**EXERCISE OBJECTIVE**: Scan the records for lines with the word "context", and copy every such line.

--- THE INPUT Enclosed Below ---

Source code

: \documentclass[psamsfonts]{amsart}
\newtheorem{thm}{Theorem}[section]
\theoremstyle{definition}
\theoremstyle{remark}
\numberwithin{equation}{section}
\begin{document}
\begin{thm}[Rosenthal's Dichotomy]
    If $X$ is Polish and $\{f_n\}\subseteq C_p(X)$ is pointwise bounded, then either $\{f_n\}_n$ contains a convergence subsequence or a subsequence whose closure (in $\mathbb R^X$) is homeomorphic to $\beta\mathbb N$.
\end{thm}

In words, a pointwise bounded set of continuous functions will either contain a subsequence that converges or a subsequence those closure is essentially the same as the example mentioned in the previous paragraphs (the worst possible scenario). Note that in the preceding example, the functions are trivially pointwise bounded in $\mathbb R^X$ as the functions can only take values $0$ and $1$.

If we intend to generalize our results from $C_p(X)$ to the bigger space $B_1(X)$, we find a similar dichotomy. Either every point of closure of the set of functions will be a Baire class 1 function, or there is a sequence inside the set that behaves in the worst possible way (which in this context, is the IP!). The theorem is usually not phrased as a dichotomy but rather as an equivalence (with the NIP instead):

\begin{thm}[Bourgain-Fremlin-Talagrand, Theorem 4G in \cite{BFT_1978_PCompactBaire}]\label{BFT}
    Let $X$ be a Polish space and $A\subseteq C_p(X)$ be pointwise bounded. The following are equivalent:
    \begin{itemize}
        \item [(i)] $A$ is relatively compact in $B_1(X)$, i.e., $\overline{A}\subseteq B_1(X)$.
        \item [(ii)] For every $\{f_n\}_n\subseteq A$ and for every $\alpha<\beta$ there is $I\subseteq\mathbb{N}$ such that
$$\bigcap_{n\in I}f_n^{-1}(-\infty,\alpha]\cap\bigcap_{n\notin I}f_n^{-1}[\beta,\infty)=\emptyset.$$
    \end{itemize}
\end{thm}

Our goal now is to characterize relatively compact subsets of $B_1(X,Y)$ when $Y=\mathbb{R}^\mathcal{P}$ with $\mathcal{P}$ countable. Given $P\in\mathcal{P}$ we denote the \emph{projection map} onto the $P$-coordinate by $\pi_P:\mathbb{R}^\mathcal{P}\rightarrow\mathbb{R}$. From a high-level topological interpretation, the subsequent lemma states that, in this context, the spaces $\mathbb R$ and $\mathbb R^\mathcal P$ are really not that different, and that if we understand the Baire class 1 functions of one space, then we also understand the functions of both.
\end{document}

--- End of Enclosed THE INPUT ---
--- THE INPUT Enclosed Below ---

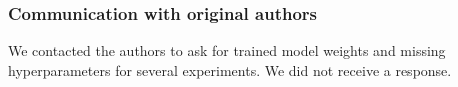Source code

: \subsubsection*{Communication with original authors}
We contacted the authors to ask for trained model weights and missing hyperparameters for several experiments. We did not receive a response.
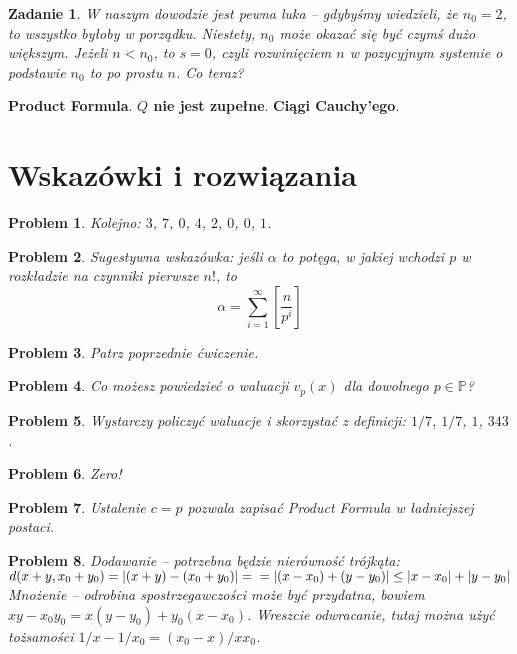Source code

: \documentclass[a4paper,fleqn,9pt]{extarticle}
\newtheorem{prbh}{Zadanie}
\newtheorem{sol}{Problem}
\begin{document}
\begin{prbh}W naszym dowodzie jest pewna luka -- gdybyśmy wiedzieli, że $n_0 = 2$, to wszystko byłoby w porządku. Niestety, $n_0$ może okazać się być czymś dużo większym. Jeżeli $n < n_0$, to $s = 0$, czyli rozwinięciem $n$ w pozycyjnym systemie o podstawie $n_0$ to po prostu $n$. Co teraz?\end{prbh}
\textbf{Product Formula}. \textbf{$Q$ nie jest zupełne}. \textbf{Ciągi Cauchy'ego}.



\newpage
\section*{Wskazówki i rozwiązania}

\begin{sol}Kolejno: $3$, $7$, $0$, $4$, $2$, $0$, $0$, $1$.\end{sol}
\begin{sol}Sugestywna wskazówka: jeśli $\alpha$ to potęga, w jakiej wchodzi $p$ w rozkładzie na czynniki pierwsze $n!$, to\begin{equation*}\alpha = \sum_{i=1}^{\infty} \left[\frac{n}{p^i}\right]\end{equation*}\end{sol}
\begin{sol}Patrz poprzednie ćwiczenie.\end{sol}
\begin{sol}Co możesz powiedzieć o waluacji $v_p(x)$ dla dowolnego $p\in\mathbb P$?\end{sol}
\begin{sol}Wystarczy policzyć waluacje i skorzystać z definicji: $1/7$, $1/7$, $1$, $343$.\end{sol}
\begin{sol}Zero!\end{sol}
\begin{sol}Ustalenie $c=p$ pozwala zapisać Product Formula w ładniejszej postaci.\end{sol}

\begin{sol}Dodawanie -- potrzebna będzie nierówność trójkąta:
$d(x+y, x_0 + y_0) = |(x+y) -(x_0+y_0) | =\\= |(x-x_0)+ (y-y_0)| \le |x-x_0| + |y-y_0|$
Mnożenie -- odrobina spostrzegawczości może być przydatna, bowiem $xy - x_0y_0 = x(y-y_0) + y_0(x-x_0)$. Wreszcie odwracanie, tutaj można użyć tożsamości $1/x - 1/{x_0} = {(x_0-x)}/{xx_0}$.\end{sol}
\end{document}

--- End of Enclosed THE INPUT ---

**WRITTEN SOLUTION**:
If we intend to generalize our results from $C_p(X)$ to the bigger space $B_1(X)$, we find a similar dichotomy. Either every point of closure of the set of functions will be a Baire class 1 function, or there is a sequence inside the set that behaves in the worst possible way (which in this context, is the IP!). The theorem is usually not phrased as a dichotomy but rather as an equivalence (with the NIP instead):
Our goal now is to characterize relatively compact subsets of $B_1(X,Y)$ when $Y=\mathbb{R}^\mathcal{P}$ with $\mathcal{P}$ countable. Given $P\in\mathcal{P}$ we denote the \emph{projection map} onto the $P$-coordinate by $\pi_P:\mathbb{R}^\mathcal{P}\rightarrow\mathbb{R}$. From a high-level topological interpretation, the subsequent lemma states that, in this context, the spaces $\mathbb R$ and $\mathbb R^\mathcal P$ are really not that different, and that if we understand the Baire class 1 functions of one space, then we also understand the functions of both.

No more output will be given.